Failure to Consistently Implement Enhanced Barrier Precautions for Residents
Penalty
Summary
During an abbreviated survey, the facility failed to ensure that enhanced barrier precautions were consistently followed by staff for two out of three residents reviewed for infection control. In one instance, two Certified Nurse Aides provided care to a resident with wounds requiring dressing changes, who was on enhanced barrier precautions, without donning gowns as required by facility policy. The resident confirmed that staff sometimes wore gowns and sometimes did not. Both aides stated they were unaware the resident was on enhanced barrier precautions, citing lack of report and information. The enhanced barrier sign was present outside the room, but staff did not recognize or follow the protocol until it was pointed out during the survey. In another case, a resident with an indwelling Foley catheter and severe cognitive impairment was observed walking from their room to the nurse's station carrying their drainage bag by hand, without a leg bag in place.
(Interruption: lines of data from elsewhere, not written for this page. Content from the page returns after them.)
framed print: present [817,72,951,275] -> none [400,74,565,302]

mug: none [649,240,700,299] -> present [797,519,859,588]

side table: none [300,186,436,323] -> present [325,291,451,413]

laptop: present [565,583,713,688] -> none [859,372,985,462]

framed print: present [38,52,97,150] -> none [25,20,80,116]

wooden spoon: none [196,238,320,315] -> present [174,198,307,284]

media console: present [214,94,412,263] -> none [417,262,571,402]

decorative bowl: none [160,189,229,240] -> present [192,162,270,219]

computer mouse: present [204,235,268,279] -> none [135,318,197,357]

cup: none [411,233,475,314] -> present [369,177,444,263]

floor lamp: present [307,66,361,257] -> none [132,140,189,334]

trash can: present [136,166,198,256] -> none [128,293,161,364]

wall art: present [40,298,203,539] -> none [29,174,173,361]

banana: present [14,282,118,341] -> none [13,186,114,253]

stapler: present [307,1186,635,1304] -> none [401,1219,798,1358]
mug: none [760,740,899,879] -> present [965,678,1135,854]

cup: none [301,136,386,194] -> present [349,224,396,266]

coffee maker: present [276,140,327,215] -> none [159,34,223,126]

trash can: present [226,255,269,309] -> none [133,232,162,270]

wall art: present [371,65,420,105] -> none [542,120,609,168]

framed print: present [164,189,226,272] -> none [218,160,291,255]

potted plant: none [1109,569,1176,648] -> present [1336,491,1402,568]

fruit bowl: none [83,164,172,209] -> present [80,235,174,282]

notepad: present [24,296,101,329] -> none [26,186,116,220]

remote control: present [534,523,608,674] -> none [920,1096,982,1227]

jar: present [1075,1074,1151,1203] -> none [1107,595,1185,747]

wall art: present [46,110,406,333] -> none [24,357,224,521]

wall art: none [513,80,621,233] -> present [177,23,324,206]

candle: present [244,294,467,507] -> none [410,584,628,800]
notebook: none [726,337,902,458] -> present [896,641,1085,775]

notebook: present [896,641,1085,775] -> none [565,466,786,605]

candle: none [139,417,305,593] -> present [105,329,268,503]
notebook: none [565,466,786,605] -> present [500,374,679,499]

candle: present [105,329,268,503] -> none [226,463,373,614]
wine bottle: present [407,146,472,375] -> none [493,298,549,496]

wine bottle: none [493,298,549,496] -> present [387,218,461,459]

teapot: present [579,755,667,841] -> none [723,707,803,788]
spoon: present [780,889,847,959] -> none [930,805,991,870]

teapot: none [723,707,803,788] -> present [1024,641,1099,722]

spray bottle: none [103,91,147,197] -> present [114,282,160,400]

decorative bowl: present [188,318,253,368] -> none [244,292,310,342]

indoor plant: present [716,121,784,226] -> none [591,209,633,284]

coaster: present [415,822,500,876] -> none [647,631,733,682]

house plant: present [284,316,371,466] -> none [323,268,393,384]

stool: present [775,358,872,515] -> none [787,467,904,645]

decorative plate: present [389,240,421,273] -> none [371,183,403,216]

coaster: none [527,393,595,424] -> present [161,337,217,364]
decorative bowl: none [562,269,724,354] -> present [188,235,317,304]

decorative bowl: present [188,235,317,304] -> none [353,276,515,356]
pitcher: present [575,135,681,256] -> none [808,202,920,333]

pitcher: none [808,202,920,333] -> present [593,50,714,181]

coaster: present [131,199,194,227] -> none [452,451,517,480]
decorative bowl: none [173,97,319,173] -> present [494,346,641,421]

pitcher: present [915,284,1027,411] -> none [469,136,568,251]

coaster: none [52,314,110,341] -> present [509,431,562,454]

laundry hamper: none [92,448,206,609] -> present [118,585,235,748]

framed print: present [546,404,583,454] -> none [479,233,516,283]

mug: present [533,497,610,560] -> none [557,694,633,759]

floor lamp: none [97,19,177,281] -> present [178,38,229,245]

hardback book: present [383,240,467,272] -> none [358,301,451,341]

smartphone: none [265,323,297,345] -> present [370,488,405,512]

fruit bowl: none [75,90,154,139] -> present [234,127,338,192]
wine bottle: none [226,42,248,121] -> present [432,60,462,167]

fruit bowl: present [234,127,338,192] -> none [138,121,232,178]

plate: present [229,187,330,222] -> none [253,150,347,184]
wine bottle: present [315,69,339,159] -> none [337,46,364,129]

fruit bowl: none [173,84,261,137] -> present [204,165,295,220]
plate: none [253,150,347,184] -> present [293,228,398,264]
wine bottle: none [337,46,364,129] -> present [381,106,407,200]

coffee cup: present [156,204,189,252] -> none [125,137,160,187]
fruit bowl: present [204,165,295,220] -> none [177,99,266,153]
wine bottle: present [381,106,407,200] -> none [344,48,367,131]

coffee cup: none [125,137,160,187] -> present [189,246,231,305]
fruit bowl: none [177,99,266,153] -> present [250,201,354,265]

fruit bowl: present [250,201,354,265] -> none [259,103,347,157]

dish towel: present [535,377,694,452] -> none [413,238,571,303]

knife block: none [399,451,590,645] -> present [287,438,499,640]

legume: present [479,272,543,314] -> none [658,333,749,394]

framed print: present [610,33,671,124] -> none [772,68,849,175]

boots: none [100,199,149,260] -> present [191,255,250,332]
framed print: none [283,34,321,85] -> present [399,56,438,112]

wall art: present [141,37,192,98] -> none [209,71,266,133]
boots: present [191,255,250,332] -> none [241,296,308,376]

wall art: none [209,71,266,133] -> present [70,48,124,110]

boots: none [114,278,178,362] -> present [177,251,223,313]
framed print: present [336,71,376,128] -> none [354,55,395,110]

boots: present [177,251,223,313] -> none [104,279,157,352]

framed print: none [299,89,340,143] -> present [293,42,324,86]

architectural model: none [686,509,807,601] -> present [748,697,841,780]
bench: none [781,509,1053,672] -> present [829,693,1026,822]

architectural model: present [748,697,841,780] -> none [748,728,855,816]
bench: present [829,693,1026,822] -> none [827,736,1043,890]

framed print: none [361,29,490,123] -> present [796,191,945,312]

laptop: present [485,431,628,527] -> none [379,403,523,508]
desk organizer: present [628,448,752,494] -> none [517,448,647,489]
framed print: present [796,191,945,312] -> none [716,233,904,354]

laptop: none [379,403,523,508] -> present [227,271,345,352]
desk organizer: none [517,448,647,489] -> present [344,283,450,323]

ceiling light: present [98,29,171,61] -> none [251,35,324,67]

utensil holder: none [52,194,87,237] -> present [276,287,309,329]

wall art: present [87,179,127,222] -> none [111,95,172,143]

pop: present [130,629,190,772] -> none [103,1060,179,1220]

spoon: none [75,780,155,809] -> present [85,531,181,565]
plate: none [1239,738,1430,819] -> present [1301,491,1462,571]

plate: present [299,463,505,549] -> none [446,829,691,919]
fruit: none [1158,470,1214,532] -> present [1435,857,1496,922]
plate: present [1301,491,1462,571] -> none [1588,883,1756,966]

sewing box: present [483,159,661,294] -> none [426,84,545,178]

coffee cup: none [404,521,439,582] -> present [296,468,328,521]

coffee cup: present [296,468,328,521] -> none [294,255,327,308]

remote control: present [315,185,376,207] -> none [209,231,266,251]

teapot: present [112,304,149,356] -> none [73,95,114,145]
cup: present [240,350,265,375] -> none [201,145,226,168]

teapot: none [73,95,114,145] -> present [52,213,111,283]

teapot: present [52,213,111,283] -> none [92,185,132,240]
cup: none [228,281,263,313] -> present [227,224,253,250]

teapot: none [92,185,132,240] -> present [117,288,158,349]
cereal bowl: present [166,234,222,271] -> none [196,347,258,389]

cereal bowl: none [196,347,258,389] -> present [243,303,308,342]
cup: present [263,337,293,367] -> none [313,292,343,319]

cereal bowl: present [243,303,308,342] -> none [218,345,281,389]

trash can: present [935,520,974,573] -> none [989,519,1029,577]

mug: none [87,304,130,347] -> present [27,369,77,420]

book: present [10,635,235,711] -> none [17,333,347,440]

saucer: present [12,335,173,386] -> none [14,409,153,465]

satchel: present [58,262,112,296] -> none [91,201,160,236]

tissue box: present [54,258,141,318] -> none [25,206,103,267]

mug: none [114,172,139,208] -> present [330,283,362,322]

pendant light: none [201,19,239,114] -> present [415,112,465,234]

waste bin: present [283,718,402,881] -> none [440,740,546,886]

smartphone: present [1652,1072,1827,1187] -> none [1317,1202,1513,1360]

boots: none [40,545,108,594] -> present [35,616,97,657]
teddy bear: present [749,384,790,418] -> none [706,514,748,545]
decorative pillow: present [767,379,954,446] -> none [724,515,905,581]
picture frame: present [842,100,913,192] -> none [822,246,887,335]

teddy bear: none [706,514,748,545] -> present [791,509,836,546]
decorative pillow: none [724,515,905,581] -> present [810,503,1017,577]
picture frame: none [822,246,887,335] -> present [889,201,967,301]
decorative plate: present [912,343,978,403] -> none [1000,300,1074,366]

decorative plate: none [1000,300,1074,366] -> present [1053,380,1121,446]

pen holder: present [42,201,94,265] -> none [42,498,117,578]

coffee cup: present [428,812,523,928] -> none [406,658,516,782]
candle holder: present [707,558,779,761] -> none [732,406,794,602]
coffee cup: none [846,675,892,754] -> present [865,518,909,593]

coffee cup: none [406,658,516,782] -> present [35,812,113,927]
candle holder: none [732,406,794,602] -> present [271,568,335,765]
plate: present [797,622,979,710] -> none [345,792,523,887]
Staff interviews revealed that the resident routinely carried the drainage bag and had not been observed with a leg bag, despite staff awareness that a leg bag should be used during the day. The LPN and Certified Nurse Aide involved indicated that the resident did not comply with the use of a leg bag, and the care plan noted the resident was encouraged to use one. The facility's infection control policy, last revised in April 2024, requires enhanced barrier precautions, including targeted gown and glove use, for residents at increased risk for multidrug-resistant organisms. The policy applies to all employees providing care. However, the survey found lapses in communication and adherence to these protocols, as staff were either not informed or did not follow the required precautions during high-contact care activities for residents on enhanced barrier precautions.